The following text is from the Preface of his book, reproduced verbatim here. I’ve replaced the acute accents for long vowels with macrons, keeping in line with modern IAST conventions. I’ve added descriptive headings for paragraphs, but not altered them otherwise.

Source: Dictionary, Hindūstānī and English

Urdu is a mixture of Persian and Hindi

"The Hindūstānī or Urdū is peculiarly the language of the Muhammadan population of Hindūstān…

The origin and structure of this dialect may be briefly explained. The language spoken by the Hindū population of the North West Provinces at time of the first Muhammadan invasion, was the Hindūī or Hindī, a language entirely distinct from the Urdū, although often confounded with it.
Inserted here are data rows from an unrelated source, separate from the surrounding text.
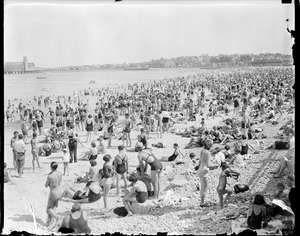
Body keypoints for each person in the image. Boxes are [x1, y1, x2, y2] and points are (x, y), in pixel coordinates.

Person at [197, 139, 219, 207]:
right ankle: (202, 203)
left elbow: (200, 161)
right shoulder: (208, 153)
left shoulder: (202, 151)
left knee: (202, 187)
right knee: (204, 188)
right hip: (204, 171)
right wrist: (216, 165)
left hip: (200, 169)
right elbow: (209, 165)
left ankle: (202, 201)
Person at [45, 162, 63, 227]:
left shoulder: (50, 176)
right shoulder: (60, 173)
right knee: (54, 208)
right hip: (59, 191)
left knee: (48, 209)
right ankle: (49, 222)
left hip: (53, 193)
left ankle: (57, 217)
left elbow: (46, 185)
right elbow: (59, 182)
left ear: (51, 167)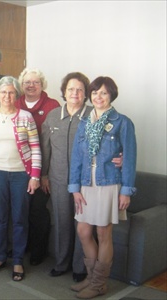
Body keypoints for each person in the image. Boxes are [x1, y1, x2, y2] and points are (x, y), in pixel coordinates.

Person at [68, 76, 137, 299]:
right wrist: (75, 187)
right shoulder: (85, 122)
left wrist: (126, 189)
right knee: (83, 230)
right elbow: (77, 156)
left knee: (103, 232)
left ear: (111, 96)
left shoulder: (122, 122)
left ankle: (98, 284)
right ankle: (92, 276)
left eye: (104, 93)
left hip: (109, 183)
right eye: (95, 92)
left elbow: (130, 158)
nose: (99, 97)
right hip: (87, 183)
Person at [0, 76, 42, 281]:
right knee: (0, 217)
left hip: (21, 175)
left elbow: (35, 147)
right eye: (3, 92)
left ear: (16, 94)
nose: (7, 96)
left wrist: (35, 176)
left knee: (20, 218)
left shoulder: (26, 117)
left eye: (11, 92)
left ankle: (17, 260)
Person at [41, 72, 91, 281]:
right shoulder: (53, 116)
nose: (75, 93)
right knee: (61, 221)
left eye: (79, 89)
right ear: (64, 92)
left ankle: (80, 267)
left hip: (85, 182)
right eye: (71, 89)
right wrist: (44, 174)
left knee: (82, 223)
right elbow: (45, 148)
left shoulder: (93, 115)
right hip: (58, 179)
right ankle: (61, 263)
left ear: (85, 93)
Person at [15, 68, 60, 266]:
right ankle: (21, 246)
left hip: (43, 169)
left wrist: (45, 174)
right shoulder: (15, 104)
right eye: (27, 82)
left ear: (42, 85)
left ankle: (38, 250)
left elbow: (54, 144)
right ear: (21, 85)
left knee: (37, 210)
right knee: (20, 210)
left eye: (35, 82)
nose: (31, 85)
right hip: (17, 168)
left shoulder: (53, 106)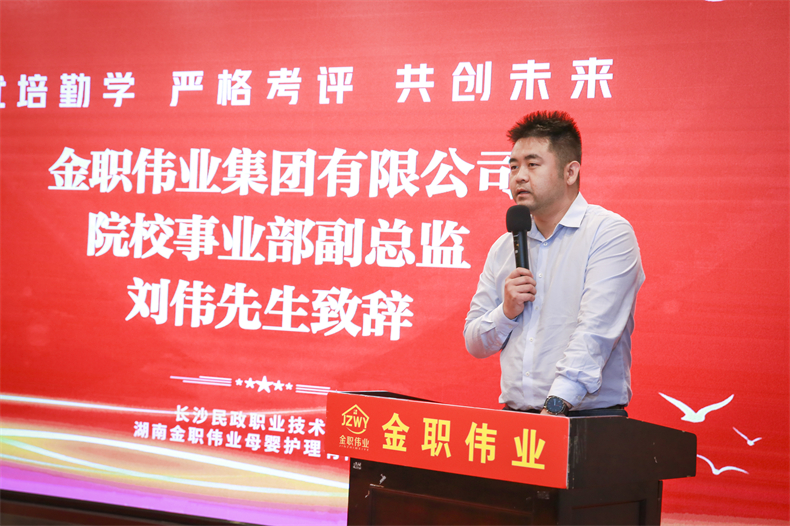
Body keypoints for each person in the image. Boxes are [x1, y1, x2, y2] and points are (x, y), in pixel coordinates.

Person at [464, 111, 644, 417]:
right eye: (513, 166)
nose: (519, 176)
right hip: (518, 418)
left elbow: (595, 333)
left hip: (584, 420)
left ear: (570, 172)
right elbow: (475, 343)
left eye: (532, 164)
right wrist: (506, 312)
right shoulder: (505, 247)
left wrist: (555, 406)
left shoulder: (607, 233)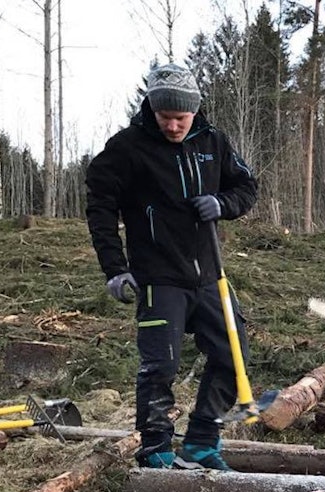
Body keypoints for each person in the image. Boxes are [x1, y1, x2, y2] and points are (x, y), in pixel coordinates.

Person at [86, 62, 258, 470]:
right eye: (166, 117)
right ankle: (156, 448)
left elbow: (246, 186)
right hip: (157, 277)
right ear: (153, 109)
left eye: (181, 118)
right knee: (160, 365)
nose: (174, 126)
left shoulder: (214, 141)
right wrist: (115, 268)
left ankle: (202, 440)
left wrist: (222, 204)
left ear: (194, 111)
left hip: (210, 275)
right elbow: (100, 207)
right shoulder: (127, 148)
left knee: (232, 357)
That of the conquerors was the Persian. As the Musalmāns settled in India, their descendants adopted the grammatical forms of the Hindūī, retaining, in great measure, their own Persian and Arabic words. Hence the Urdū is often called the Reḳhta, or the Mixed language.

Nouns and adjectives are mostly from Perso-Arabic

Let the reader examine any good Urdū work, (as the Ḳhirad Afroz for example,) and he will find that almost all the Nouns and Adjectives are Arabic or Persian. The Pronouns and Post-positions, the Auxiliary Verbs as Karnā (करना), Honā (होना), &c., the Numerals, most of the Adverbs, many of the Prepositions, with a few nouns and adjectives, and a small number of simple Verbs, are from the Hindūī. From this statement it is obvious that the relation of the Urdū to the Persian is precisely the same as that of the Persian to the Arabic.

Analogy with English

We may further illustrate the matter by reference to the English. The language spoken in England at the time of the Norman invasion was the Anglo-Saxon, that of the conquerors, the Norman-French. From the mixture of these two the English was formed, which in its grammatical forms is entirely Anglo-Saxon, but in the greater part of its words, is of French and Latin origin. We have therefore, the following parallel:–

    Latin.    French.     Anglo-Saxon.    English.
    Arabic.   Persian.    Hindūī.         Urdū.
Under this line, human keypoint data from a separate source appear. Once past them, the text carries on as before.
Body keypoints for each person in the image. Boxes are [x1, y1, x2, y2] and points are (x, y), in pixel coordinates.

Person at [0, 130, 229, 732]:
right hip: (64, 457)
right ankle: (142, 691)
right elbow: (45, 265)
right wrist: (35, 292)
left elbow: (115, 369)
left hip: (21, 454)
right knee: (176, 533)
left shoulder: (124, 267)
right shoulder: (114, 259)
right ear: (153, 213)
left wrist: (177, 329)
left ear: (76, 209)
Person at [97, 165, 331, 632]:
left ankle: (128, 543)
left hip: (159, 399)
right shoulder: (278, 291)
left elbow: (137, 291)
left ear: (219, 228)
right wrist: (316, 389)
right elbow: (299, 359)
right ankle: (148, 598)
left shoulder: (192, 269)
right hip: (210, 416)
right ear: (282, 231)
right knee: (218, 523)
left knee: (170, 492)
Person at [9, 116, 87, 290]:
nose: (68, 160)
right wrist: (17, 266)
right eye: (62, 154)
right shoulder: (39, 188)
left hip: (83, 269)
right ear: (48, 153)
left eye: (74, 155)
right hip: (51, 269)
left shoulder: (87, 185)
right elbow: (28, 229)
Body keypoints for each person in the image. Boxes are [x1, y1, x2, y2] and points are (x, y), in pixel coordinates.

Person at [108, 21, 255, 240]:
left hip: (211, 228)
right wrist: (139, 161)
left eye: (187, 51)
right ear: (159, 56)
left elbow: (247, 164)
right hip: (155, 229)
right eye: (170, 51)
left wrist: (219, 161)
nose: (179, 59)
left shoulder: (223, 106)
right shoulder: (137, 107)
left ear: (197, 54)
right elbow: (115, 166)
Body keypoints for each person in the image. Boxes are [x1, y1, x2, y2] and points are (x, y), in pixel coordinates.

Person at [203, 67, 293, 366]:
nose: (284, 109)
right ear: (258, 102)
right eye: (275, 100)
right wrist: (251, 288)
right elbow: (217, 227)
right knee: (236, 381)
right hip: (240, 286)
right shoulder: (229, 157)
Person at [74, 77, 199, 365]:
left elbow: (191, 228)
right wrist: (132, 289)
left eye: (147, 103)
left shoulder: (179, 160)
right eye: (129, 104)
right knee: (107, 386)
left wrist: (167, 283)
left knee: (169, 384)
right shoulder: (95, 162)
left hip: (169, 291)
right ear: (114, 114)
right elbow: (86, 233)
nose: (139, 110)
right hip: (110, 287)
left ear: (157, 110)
Hindi-Sanskrit words are intentionally excluded

A few words are necessary to explain the plan of the present work. It was the object of the compiler to present the students of this language with a work more suited to their wants than the ponderous and expensive quarto of Mr. Shakespear. To this effect he has been guided by the following rules:–

  1. All those words of Sanscrit or Hindūī origin which are peculiar to Hindūī and are never used in good Urdū writing or conversation have been excluded. Such words ought never to have been admitted into a Dictionary of this language, and their insertion has been owing to its being confounded with the Hindūī.
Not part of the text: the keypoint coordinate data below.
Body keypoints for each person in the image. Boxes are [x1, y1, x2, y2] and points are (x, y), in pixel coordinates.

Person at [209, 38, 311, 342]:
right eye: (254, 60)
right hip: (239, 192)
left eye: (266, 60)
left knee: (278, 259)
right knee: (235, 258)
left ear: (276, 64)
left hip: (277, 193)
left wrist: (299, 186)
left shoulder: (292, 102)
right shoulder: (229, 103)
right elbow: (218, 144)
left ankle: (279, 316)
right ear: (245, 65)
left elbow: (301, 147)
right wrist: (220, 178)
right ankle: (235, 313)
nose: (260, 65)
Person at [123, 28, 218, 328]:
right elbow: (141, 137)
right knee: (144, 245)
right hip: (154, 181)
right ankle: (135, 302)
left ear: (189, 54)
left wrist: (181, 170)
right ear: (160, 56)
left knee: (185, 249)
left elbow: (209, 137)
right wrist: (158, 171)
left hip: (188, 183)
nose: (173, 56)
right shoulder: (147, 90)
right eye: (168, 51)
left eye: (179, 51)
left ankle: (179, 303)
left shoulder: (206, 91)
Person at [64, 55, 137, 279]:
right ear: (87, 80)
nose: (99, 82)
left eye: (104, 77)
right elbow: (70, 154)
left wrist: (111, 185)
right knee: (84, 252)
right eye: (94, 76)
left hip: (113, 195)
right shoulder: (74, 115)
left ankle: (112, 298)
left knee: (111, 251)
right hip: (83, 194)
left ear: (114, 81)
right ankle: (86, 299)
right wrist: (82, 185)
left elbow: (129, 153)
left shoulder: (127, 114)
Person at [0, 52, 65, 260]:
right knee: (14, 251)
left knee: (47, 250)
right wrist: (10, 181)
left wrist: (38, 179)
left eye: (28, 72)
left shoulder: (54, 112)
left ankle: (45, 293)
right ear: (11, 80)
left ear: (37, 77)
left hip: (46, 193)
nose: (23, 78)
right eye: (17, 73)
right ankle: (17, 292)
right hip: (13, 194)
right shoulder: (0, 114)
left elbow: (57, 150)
  2. The derivations of Sanscrit and Hindūī words have been omitted. They are of little use or interest except to the Sanscrit sutdent, and may be found generally in Sanscrit dictionaries. The spelling of the words in Deb-nāgarī has also been omitted, as occupying too much space and being quite unnecessary. The Urdū is seldom written in Deb-nāgarī, that chracter being peculiar to the Sanscrit and Hindūī.

  3. The derivations of the Arabic words have been given in an Appendix at the end of the work. This arrangement offers some advantages. A complete list is given of all the Arabic roots whose derivatives are used in Urdū, together with the rules for the formation of those derivatives. In looking out a word in the Dictionary, one wishes to get at the meaning at once, and not be delayed by the derivation. As the majority of the words in Urdū are of Arabic origin, the utility of this appendix is obvious, since anyone by mastering the list of roots and understanding the rules of derivation, may easily remember the meaning of every Arabic word in the language."

– Calcutta, January, 1847, W. Yates, Dictionary, Hindūstānī and English.